The development of technologies based on multicomponent catalyzed reactions using CO₂ not only provides new means to increase the diversity of chemical space, but also a solution in terms of greenhouse gas abatement. This project will be devoted to CO₂ upgrading in multicomponent reactions via photoredox catalysis combining first row transition metals (mono- and bimetallic complexes) and non-innocent tridentate photoligands. This project involves three main goals of broad relevance. First, the development of novel photoredox catalysts towards streamlining multicomponent reactions with CO₂ (such as hydroformylation, hydroaminomethylation, alkoxycarbonylation and aminocarbonylation processes). Second, reaction scope studies will be performed aiming at the synthesis of chemical libraries containing diverse functional groups. Third, ex situ characterization (by laser flash photolysis, NMR, GC, HPLC, X-ray fluorescence, X-ray diffraction techniques) in combination with operando reaction monitoring studies (via FTIR, UV-Vis) using modular reactors, will be conducted aiming at the elucidation of reaction mechanisms. This post-doctor al position, funded by the PHOTOCO₂ project (EMERGENCE 2025 - INC CHIMIE CNRS), provides an excellent framework for research in catalysis and sustainable chemistry.

Activities

• Design of photoligands
• Synthesis and reactivity of the resulting transition metal complexes
• Optimization of reaction conditions for multicomponent reactions with CO₂ (such as hydroformylation, hydroaminomethylation, alkoxycarbonylation, and aminocarbonylation).

Skills

• Doctor in Chemistry, with a strong background in organic synthesis and molecular catalysis, including gas-liquid transformations under pressurized conditions, manipulations under inert atmosphere (Schlenk line and glovebox); good knowledge of organometallic chemistry, and/or photo-chemical processes will be appreciated.
• Good knowledge of English and scientific communication skills, oral and written skills.
• Sense of thoroughness, organization and initiative; capacity of synthesis; reactivity and autonomy.

Work Context

The LHFA (www.lhfa.fr) is a joint laboratory of the National Center for Scientific Research and the University Toulouse 3 - Paul Sabatier (UMR 5069) in Toulouse (France), constituted by 6 research teams (17 researchers and professors, 9 technical engineers and administrative staff; ca. 40 doctoral students, post-docs and master students per year). Research activities focus on molecular chemistry of p-block elements with transversal actions in the fields of organometallic chemistry, metallic nanoparticles, catalysis and polymers, including mechanistic studies. The SYMAC research team working on the design of metal-based (nano)catalysts for innovative processes, is interested in the application of catalytic materials in synthesis, involving a number of transformations, in particular one-pot multi-step processes (sequential/tandem processes). In the last years, we have developed sustainable catalytic processes, both under molecular regimes and surface-mediated processes involving metal nanoparticles.

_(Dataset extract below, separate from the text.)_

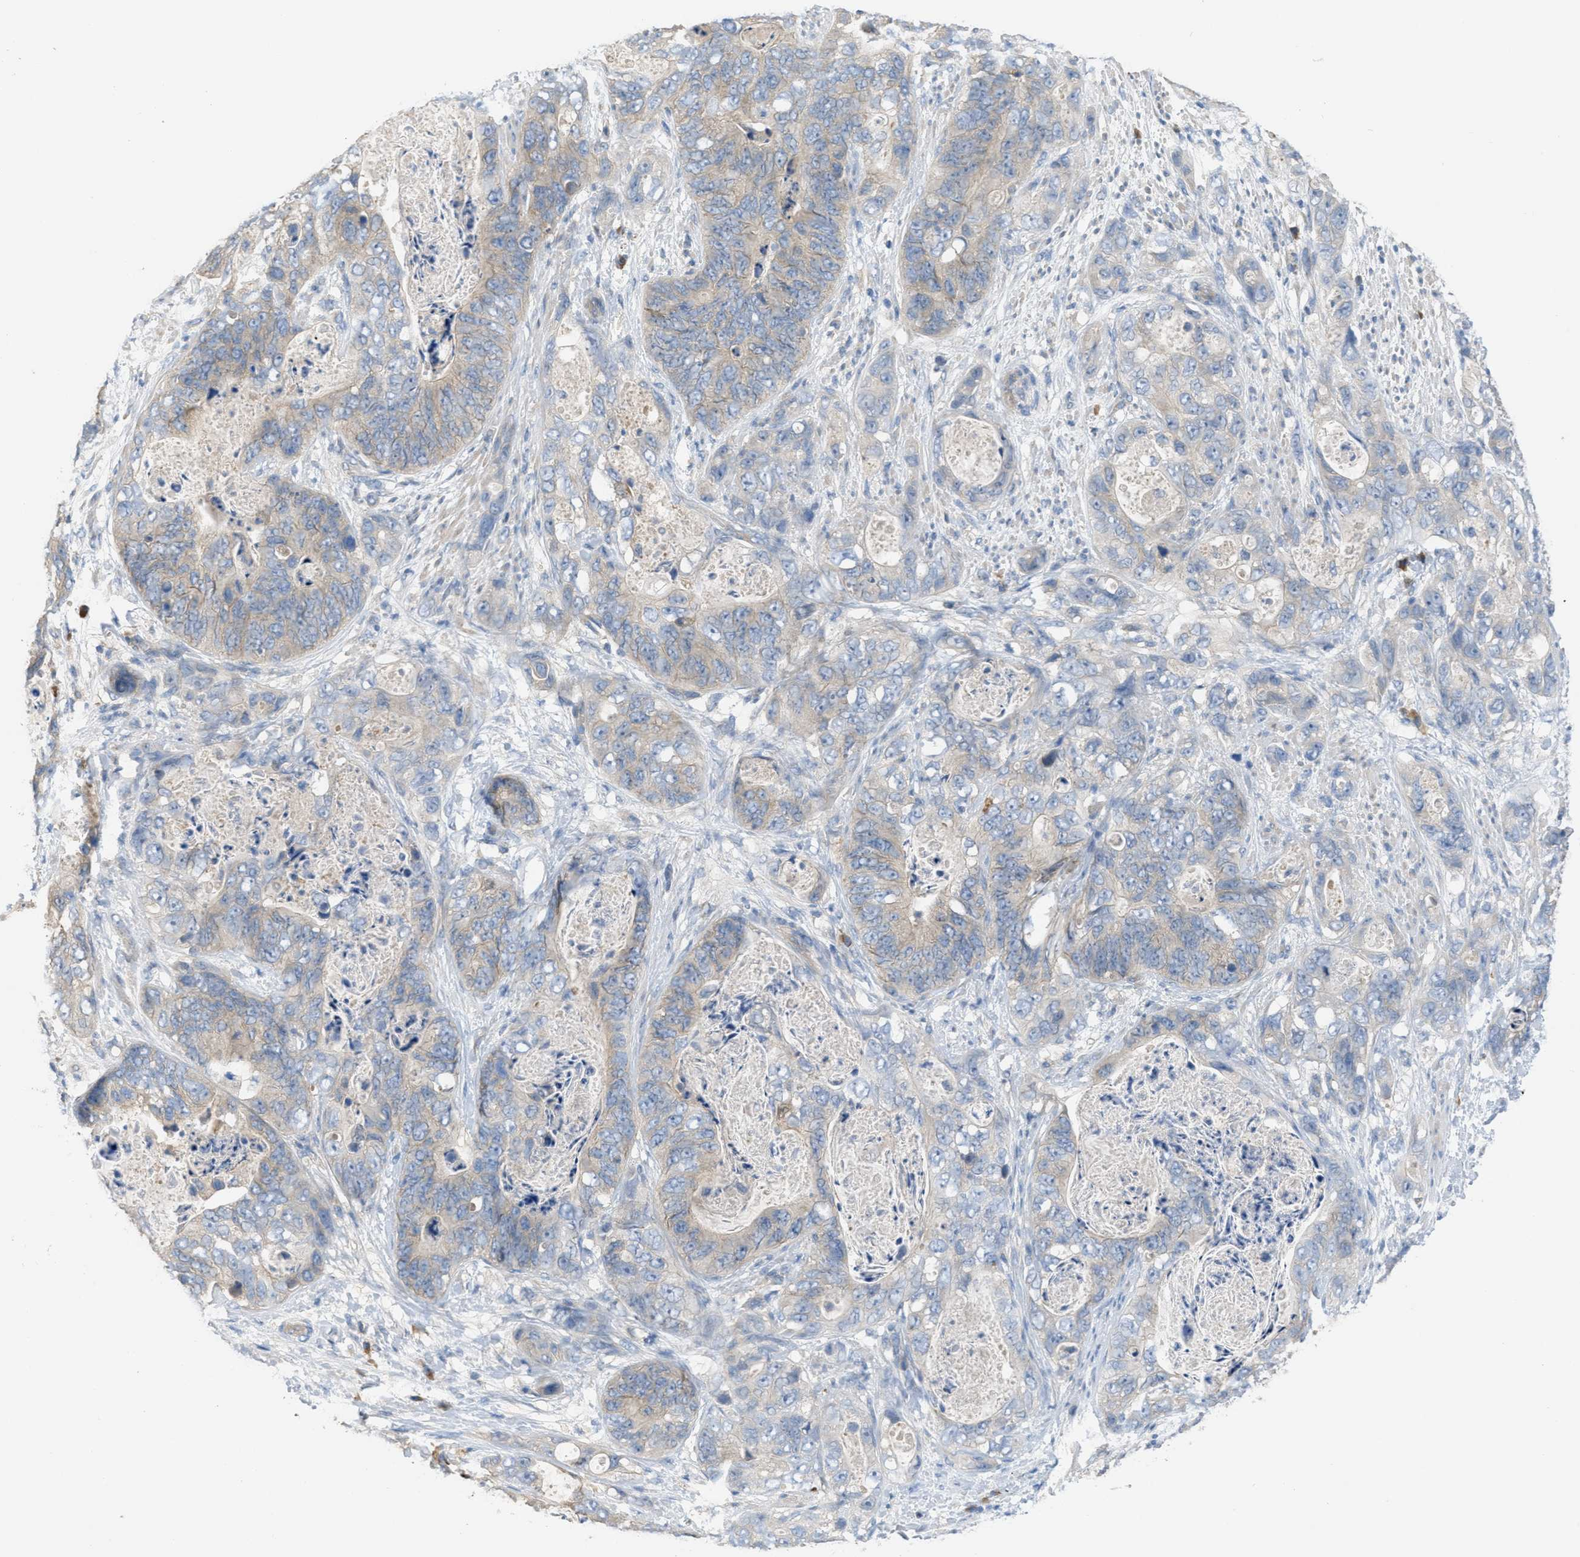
{"staining": {"intensity": "weak", "quantity": "25%-75%", "location": "cytoplasmic/membranous"}, "tissue": "stomach cancer", "cell_type": "Tumor cells", "image_type": "cancer", "snomed": [{"axis": "morphology", "description": "Adenocarcinoma, NOS"}, {"axis": "topography", "description": "Stomach"}], "caption": "An immunohistochemistry micrograph of tumor tissue is shown. Protein staining in brown shows weak cytoplasmic/membranous positivity in adenocarcinoma (stomach) within tumor cells.", "gene": "UBA5", "patient": {"sex": "female", "age": 89}}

Understanding the observed reactivity is at the heart of our research, leading us to in-depth mechanistic studies through reaction monitoring using different techniques (ReactIR, InsightMR, GCMS, EPR…).
The LHFA offers a very dynamic and international framework (ca. 40% of foreign students and permanent staff), with cutting-edge research. The different teams have (inter)national collaborations, both academic and with industrial partners. The LHFA takes part in the organization of (inter)national conferences as well as Summer Schools, and it is involved in various dissemination activities.

Constraints and risks

Nothing to mention